Automated tagging/text mining in excel


I have a monthly excel spreadsheet with the following:

Category Description
A free text in paragraph form
B free text in paragraph form
C free text in paragraph form
B free text in paragraph form
B free text in paragraph form
A free text in paragraph form

I would like to add a third column that adds tags or keywords from a predetermined list that searches the free text and then pre-populates it based on whether one or more of the terms is found there or not.

So for example a list of tags could be price, distance, availability, location, and so on with the Keywords or Tags column populated based on the free text in the second column as below

Category Description Keywords or Tags
A Really doesn't like the price and location is too far price, location
B The distance is an issue and not too much availability Distance, availability
C Location is close so I like the convenience location, convenience
B The distance is near and there is a lot of availability availability, distance

As shown above, the tags would be separated by commas.

The issue is that the list of predetermined keywords is large (around 20 to 30 tags).

My Questions:

What would be the most efficient way to create this list without removing any tags?

Also, is there a way to do this in RStudio?


Solution

  • We can use regular expressions here to extract the keywords from the strings.
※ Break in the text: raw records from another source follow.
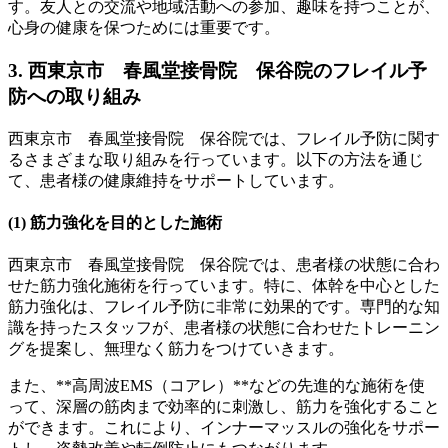
す。友人との交流や地域活動への参加、趣味を持つことが、
心身の健康を保つためには重要です。
3. 西東京市 春風堂接骨院 保谷院のフレイル予
防への取り組み
西東京市 春風堂接骨院 保谷院では、フレイル予防に関す
るさまざまな取り組みを行っています。以下の方法を通じ
て、患者様の健康維持をサポートしています。
(1)
筋力強化を目的とした施術
西東京市 春風堂接骨院 保谷院では、患者様の状態に合わ
せた筋力強化施術を行っています。特に、体幹を中心とした
筋力強化は、フレイル予防に非常に効果的です。専門的な知
識を持ったスタッフが、患者様の状態に合わせたトレーニン
グを提案し、無理なく筋力をつけていきます。
また、**高周波EMS（コアレ）**などの先進的な施術を使
って、深層の筋肉まで効率的に刺激し、筋力を強化すること
ができます。これにより、インナーマッスルの強化をサポー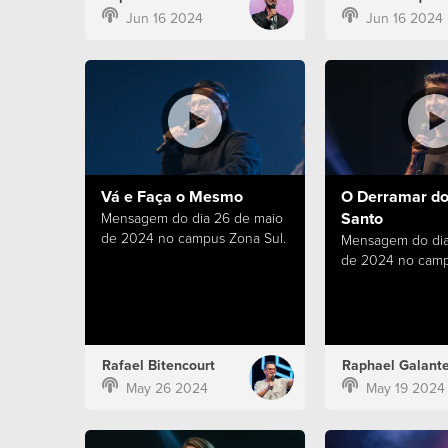
Jun 16 2024
Jun 16 2024
Vá e Faça o Mesmo
O Derramar do 
Santo
Mensagem do dia 26 de maio
de 2024 no campus Zona Sul.
Mensagem do dia
de 2024 no camp
Rafael Bitencourt
Raphael Galant
May 26 2024
May 19 2024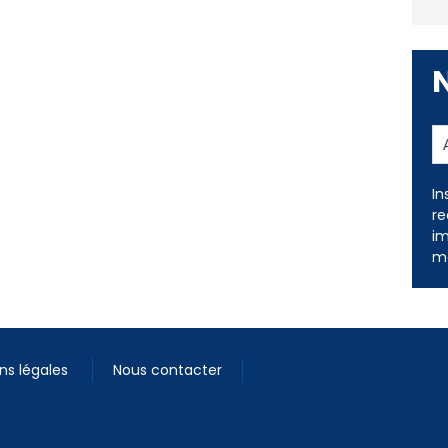
In
re
im
me
ns légales
Nous contacter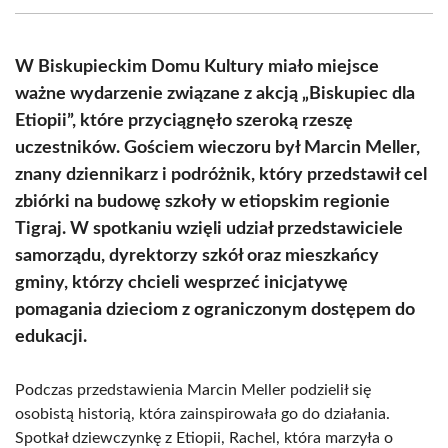
(Twitter)
W Biskupieckim Domu Kultury miało miejsce
ważne wydarzenie związane z akcją „Biskupiec dla
Etiopii”, które przyciągnęło szeroką rzeszę
uczestników. Gościem wieczoru był Marcin Meller,
znany dziennikarz i podróżnik, który przedstawił cel
zbiórki na budowę szkoły w etiopskim regionie
Tigraj. W spotkaniu wzięli udział przedstawiciele
samorządu, dyrektorzy szkół oraz mieszkańcy
gminy, którzy chcieli wesprzeć inicjatywę
pomagania dzieciom z ograniczonym dostępem do
edukacji.
Podczas przedstawienia Marcin Meller podzielił się
osobistą historią, która zainspirowała go do działania.
Spotkał dziewczynkę z Etiopii, Rachel, która marzyła o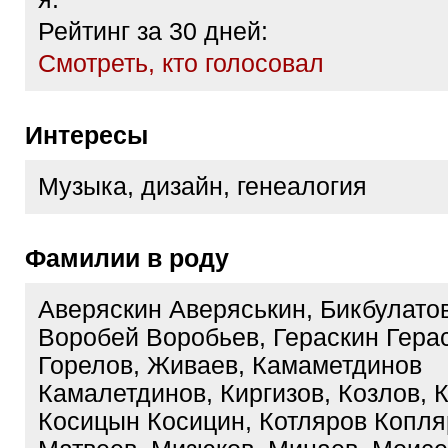
Рейтинг за 30 дней:
Cмотреть, кто голосовал
Интересы
Музыка, дизайн, генеалогия
Фамилии в роду
Аверяскин Аверяськин, Бикбулатов
Воробей Воробьев, Гераскин Герас
Горелов, Живаев, Камаметдинов
Камалетдинов, Киргизов, Козлов, 
Косицын Косицин, Котляров Копля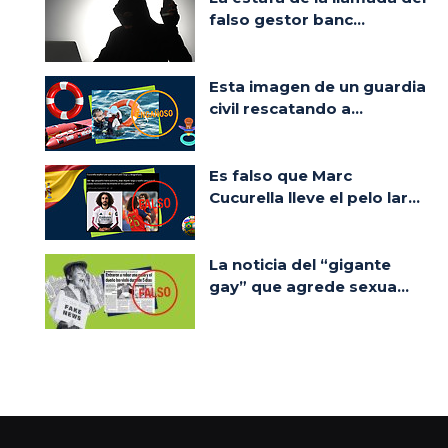
falso gestor banc...
Esta imagen de un guardia
civil rescatando a...
Es falso que Marc
Cucurella lleve el pelo lar...
La noticia del “gigante
gay” que agrede sexua...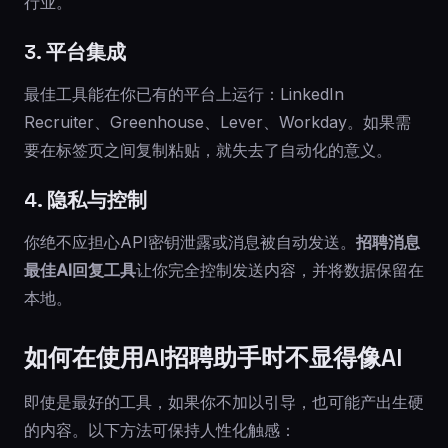
行业。
3. 平台集成
最佳工具能在你已有的平台上运行：LinkedIn
Recruiter、Greenhouse、Lever、Workday。如果需
要在标签页之间复制粘贴，就失去了自动化的意义。
4. 隐私与控制
你绝不应担心API密钥泄露或消息被自动发送。
招聘消息
最佳AI回复工具
让你完全控制发送内容，并将数据保留在
本地。
如何在使用AI招聘助手时不显得像AI
即使是最好的工具，如果你不加以引导，也可能产出生硬
的内容。以下方法可保持人性化触感：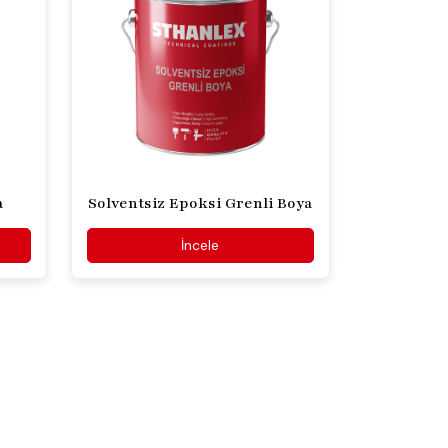
a
Solventsiz Epoksi Grenli Boya
İncele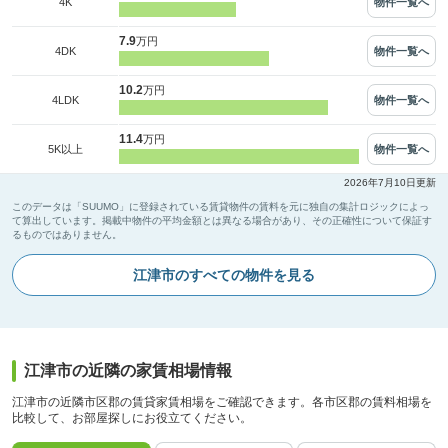
物件一覧へ
4K
7.9
万円
物件一覧へ
4DK
10.2
万円
物件一覧へ
4LDK
11.4
万円
物件一覧へ
5K以上
2026年7月10日更新
このデータは「SUUMO」に登録されている賃貸物件の賃料を元に独自の集計ロジックによっ
て算出しています。掲載中物件の平均金額とは異なる場合があり、その正確性について保証す
るものではありません。
江津市のすべての物件を見る
江津市の近隣の家賃相場情報
江津市の近隣市区郡の賃貸家賃相場をご確認できます。各市区郡の賃料相場を
比較して、お部屋探しにお役立てください。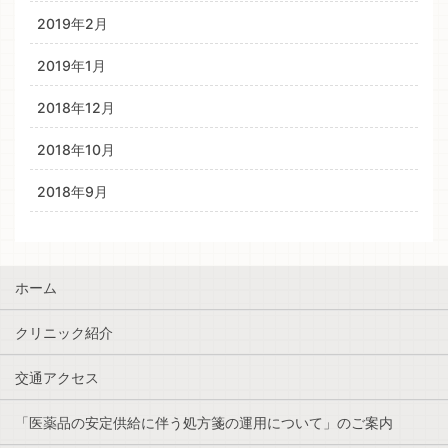
2019年2月
2019年1月
2018年12月
2018年10月
2018年9月
ホーム
クリニック紹介
交通アクセス
「医薬品の安定供給に伴う処方箋の運用について」のご案内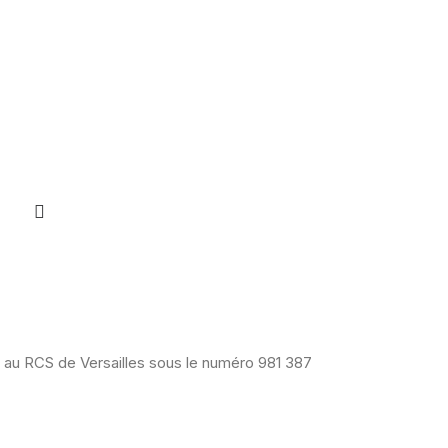
ée au RCS de Versailles sous le numéro 981 387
    If we put the keywords in a vector keywords, we can use the str_extract_all from the stringr package to extract all matching words in the string. I've made it into a simple function which we apply to the Description column of your data.frame, inserting the results into a new variable Keys

    library(stringr)
    
    get_tags <- function(str, tags) {
        res = str_extract_all(str,
                              regex(tags, ignore_case = T), # Search case insensitive
                              simplify = T)[,1] # Get result as vector, not matrix
        return(res[nchar(res) > 0])  # Drop empty strings from non-matched keywords
    }
    
    df$Keys <- sapply(df$Description,
                      function(x) paste0(get_tags(x, keywords),
                                         collapse=', ')) # Collapse matches w/ commas
    
    df
    
      Category                                             Description                   Keys
    1        A   Really doesn't like the price and location is too far        price, location
    2        B  The distance is an issue and not too much availability distance, availability
    3        C             Location is close so I like the convenience  Location, convenience
    4        D The distance is near and there is a lot of availability distance, availability
    
    

    Since you want the matches to be case insensitive, putting the regex pattern (tags) in the regex function allows us to specify that it should ignore case.